Find the line with "related genes were" in the entries below, then reproduce it and every line after it down to and including the line with "9-cis-epoxycarotenoid dioxygenase", exactly.
*** Opening of DATA RECORDS ***
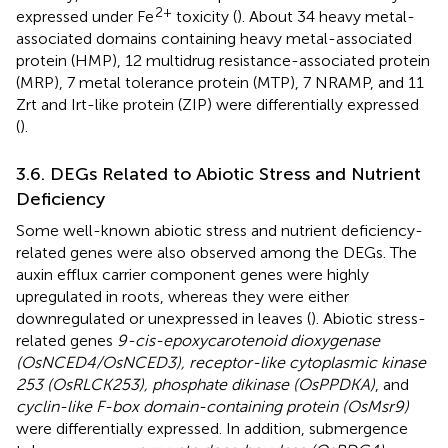
2+
expressed under Fe
toxicity (
). About 34 heavy metal-
associated domains containing heavy metal-associated
protein (HMP), 12 multidrug resistance-associated protein
(MRP), 7 metal tolerance protein (MTP), 7 NRAMP, and 11
Zrt and Irt-like protein (ZIP) were differentially expressed
(
).
3.6. DEGs Related to Abiotic Stress and Nutrient
Deficiency
Some well-known abiotic stress and nutrient deficiency-
related genes were also observed among the DEGs. The
auxin efflux carrier component genes were highly
upregulated in roots, whereas they were either
downregulated or unexpressed in leaves (
). Abiotic stress-
related genes
9-cis-epoxycarotenoid dioxygenase
(OsNCED4/OsNCED3), receptor-like cytoplasmic kinase
253 (OsRLCK253), phosphate dikinase (OsPPDKA)
, and
cyclin-like F-box domain-containing protein (OsMsr9)
were differentially expressed. In addition, submergence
*** Close of DATA RECORDS ***
**EXERCISE RESPONSE:**
related genes were also observed among the DEGs. The
auxin efflux carrier component genes were highly
upregulated in roots, whereas they were either
downregulated or unexpressed in leaves (
). Abiotic stress-
related genes
9-cis-epoxycarotenoid dioxygenase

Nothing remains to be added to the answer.